If I was a student, I'd wonder about the true cost of education. Below is an interesting article on that:
Is a College Education Worth the Effort and Cost?
In today's economy numerous individuals wonder if a college degree is worth the time and cost it takes to finish it. I, a twenty-seven-year-old who did not think it was worth it, despite all the trouble when I moved on from high school, have changed my position on the issue. I have had involvement in today's workforce and it is difficult to find a good employment with just a high school education and it is amazingly hard to discover a vocation with better than average pay and any advantages in which you have a possibility of progressing in that profession. These things are key for a gainful and satisfying life. I trust that getting a professional education is definitely justified even despite the time, exertion, and costs.

A report by the Pew Research Center found that school graduates make about $550,000 more than high school graduates through the span of their time. This demonstrates the fundamentally bigger pay chances of having an advanced education versus just a high school recognition. Envision the distinction of making $465,000 contrasted with $1,015,000 over a thirty-year period? Separating that for $465,000 would be $15,500 a year, $1,291.67 a month, $300.39 a week, and $7.51 a hour contrasted with $1,015,000 or $33,833.33 a year, $2,819.44 a month, $655.68 a week, and $16.39 60 minutes. It is a major distinction! In today's workforce, we have an expansion in unemployment. The unemployment rate in 2010 was 5.4 percent for individuals with four-year certifications and less for those with higher degrees, as per the U.S. Department of Labor Statistics.
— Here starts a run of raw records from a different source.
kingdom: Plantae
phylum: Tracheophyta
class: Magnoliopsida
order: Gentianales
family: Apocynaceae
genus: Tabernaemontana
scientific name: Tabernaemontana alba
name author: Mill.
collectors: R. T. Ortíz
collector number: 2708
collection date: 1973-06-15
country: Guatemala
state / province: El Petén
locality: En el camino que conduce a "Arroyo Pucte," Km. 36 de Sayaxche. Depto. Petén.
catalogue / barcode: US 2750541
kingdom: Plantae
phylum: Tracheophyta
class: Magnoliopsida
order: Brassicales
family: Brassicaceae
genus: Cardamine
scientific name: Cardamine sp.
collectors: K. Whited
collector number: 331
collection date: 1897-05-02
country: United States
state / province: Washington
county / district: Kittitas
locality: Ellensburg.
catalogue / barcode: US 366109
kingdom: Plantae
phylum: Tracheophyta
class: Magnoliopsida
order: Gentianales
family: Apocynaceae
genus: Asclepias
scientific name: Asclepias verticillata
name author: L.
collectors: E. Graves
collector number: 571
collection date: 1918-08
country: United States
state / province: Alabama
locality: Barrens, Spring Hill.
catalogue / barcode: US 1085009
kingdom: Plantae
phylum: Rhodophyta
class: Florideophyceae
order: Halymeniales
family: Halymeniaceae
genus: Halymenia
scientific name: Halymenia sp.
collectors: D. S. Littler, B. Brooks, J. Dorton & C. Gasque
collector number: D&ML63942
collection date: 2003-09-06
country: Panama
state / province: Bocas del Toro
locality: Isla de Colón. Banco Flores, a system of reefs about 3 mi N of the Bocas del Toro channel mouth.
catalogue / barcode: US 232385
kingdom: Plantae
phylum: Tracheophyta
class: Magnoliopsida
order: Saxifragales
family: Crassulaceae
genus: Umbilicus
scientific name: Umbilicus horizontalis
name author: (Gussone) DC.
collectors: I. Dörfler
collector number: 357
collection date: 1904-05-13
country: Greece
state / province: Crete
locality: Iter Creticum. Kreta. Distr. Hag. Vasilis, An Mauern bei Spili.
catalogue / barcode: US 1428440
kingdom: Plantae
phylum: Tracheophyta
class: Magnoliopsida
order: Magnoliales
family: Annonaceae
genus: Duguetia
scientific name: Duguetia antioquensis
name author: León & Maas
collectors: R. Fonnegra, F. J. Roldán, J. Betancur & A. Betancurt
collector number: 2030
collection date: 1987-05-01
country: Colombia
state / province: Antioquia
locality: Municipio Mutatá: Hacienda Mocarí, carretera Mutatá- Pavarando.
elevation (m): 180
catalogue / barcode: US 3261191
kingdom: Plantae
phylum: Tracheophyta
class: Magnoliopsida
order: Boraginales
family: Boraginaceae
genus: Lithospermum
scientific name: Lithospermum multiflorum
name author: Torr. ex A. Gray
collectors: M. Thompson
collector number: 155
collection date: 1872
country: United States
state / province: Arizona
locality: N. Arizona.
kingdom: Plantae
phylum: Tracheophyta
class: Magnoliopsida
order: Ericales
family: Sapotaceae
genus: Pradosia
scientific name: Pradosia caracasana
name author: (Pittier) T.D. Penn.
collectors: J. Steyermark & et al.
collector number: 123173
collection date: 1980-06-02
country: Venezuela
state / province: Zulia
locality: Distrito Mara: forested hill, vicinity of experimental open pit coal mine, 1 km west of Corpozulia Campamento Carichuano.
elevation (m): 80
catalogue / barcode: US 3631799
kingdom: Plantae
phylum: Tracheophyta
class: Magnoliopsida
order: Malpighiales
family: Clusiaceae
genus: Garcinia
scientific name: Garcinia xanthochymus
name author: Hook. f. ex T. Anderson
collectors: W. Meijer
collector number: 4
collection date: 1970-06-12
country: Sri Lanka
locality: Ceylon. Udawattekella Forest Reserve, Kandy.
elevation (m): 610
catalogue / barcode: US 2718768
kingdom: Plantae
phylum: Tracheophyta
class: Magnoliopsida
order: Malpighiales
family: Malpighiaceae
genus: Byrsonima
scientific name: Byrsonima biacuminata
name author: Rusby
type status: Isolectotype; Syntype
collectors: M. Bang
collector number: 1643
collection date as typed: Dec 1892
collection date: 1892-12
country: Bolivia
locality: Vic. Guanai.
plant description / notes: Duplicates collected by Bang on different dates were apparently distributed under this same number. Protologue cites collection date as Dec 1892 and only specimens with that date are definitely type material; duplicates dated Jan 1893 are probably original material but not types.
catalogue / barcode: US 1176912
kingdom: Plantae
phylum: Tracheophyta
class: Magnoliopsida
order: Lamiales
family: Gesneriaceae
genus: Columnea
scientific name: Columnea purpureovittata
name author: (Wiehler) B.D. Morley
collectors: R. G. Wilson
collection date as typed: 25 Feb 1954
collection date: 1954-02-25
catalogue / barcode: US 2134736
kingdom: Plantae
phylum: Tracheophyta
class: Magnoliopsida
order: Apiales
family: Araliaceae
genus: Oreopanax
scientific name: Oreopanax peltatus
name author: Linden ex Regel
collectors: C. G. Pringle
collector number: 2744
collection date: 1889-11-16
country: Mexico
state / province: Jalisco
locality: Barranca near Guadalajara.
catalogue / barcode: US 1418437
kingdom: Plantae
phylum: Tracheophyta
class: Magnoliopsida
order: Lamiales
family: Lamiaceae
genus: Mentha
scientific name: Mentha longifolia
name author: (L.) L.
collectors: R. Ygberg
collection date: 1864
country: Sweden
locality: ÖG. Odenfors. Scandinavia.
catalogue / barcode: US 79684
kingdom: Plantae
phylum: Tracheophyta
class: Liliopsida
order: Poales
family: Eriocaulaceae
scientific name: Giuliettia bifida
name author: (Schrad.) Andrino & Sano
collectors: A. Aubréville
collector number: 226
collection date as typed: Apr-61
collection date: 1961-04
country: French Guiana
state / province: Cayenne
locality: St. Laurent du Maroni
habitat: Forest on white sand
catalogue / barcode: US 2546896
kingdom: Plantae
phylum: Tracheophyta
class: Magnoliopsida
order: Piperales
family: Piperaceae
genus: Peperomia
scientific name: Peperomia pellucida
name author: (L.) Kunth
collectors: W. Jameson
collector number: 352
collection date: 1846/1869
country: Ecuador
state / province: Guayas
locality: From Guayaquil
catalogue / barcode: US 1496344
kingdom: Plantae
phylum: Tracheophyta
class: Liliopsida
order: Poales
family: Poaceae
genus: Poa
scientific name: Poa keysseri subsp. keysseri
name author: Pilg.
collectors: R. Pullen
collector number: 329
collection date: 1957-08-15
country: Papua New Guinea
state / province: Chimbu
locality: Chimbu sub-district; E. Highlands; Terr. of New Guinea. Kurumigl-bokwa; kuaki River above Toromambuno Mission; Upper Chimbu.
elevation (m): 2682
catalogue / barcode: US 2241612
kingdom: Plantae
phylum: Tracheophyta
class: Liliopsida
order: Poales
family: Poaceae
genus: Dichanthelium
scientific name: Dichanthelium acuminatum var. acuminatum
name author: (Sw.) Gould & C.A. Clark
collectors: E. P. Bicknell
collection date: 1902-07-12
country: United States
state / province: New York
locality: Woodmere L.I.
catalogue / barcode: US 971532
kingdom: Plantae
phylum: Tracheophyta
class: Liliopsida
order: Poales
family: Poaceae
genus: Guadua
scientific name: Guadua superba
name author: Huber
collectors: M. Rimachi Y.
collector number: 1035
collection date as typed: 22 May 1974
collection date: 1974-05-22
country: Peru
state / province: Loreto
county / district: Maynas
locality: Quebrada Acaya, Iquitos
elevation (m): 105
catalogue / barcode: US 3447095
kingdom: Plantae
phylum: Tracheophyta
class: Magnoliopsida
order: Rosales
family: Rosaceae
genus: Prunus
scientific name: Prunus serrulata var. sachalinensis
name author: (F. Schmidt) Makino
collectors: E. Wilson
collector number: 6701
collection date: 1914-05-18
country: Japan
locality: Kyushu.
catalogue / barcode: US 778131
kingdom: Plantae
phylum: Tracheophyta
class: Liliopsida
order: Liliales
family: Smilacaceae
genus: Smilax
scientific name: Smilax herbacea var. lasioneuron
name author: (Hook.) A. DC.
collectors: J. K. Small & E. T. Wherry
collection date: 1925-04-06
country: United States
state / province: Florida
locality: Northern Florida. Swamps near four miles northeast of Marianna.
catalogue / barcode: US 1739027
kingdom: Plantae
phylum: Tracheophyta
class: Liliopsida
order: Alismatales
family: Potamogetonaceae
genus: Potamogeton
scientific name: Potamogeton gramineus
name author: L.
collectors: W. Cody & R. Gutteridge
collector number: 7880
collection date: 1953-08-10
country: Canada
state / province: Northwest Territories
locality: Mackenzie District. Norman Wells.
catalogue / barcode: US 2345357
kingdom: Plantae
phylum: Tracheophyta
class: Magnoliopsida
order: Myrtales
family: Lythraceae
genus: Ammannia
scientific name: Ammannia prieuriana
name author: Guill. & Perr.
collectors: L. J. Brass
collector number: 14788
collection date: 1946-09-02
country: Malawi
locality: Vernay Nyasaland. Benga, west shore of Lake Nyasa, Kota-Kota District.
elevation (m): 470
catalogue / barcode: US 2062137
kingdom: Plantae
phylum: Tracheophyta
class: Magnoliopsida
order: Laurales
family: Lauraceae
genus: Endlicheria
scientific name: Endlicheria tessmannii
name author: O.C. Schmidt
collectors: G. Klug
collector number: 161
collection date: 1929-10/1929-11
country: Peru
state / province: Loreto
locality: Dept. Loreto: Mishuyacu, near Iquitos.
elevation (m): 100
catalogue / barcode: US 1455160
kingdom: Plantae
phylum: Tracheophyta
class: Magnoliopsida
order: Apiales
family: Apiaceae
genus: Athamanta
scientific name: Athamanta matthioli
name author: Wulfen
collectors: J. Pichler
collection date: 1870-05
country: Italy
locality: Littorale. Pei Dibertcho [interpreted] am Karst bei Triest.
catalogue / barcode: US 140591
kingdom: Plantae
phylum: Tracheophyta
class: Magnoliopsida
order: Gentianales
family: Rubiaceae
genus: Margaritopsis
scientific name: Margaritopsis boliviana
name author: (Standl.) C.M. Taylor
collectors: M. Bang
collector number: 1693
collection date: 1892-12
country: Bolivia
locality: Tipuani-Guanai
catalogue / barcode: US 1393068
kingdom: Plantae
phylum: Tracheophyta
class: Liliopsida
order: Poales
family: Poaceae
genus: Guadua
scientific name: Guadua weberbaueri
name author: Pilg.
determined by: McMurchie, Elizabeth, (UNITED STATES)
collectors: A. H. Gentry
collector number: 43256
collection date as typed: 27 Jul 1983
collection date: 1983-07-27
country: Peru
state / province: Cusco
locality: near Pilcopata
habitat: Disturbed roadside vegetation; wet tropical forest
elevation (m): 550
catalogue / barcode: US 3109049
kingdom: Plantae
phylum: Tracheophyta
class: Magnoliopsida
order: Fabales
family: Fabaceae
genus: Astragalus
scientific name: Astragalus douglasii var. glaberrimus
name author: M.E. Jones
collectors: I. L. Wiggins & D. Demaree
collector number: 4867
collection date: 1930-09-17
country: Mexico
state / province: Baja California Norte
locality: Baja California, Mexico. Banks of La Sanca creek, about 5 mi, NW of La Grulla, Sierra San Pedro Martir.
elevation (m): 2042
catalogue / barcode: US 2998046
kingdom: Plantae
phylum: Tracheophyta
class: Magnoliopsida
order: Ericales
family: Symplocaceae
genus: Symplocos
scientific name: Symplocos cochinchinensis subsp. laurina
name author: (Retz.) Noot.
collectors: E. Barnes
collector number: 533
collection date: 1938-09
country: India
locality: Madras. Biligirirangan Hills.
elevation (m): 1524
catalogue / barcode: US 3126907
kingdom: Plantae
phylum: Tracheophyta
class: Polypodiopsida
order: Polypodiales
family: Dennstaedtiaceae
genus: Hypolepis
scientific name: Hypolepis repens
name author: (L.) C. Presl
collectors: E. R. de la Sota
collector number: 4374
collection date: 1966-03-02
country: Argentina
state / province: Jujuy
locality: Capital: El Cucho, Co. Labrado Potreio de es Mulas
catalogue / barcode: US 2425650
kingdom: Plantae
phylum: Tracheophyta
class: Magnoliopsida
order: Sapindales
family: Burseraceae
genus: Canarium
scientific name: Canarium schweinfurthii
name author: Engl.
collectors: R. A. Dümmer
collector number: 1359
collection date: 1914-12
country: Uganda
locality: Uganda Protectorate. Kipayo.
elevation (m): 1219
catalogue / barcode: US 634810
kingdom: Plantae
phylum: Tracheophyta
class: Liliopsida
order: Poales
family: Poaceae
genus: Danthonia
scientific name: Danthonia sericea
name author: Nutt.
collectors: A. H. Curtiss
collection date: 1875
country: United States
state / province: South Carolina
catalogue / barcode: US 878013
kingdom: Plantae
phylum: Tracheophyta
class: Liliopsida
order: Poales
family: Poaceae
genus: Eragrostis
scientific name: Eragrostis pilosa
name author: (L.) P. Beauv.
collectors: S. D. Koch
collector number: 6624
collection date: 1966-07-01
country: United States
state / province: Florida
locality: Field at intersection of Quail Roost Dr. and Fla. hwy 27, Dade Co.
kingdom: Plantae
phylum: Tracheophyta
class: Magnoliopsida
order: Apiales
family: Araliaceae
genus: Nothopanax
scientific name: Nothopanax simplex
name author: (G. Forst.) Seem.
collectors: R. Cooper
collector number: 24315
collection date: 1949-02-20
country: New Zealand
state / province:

In the meantime, 7 percent of those with partner's degrees and 10.3 percent of those with just a high school recognition were out of work (Cass).
Charles Wallace likewise expounds on the requests of our workforce and our requirement for school training. Wallace cites a report that "gauges the economy will make around 47 million employments by 2018, including 14 million new occupations and 33 million occupations supplanting laborers who leave or resign. Around 33 percent of those occupations will require a four-year college education and another 30 percent will require a partner's degree or possibly some school preparing. Just a third will be accessible to individuals with a high school certificate or less." The expense of school has expanded more than numerous different things in today's general public, truth be told "the expense of school has about multiplied in the previous 10 years while lodging costs and the general Consumer Price Index have risen to 25 percent" (Cass).
On the off chance that the costs keep on rising so drastically then the expenses will, in the long run, start to exceed the prizes. However when you take a gander at the prizes you need to take a gander at more than simply the monetary profits; there are numerous different prizes to consider, for example, medical coverage, retirement arranges, involvement with more various societies, and the positive self-enhancements that accompany school training. As Charles Nelson, author of the exposition, "Putting resources into Futures: the Cost of College" states, "degrees pay off in different ways as well. School opens understudies to new issues and branches of knowledge; it helps understudies to consider the estimation of things that may some way or another appear to be pointless; school graduates might lead all the more compensating lives, being all the more rationally drew in by their surroundings (333). I trust a school instruction is a vital speculation. It exceeds the costs many times over. School training opens numerous entryways and endures forever. It expands the capacity to comprehend different social orders, investigates choices that might have never been considered, and adds to a more noteworthy feeling of self-satisfaction and self-esteem.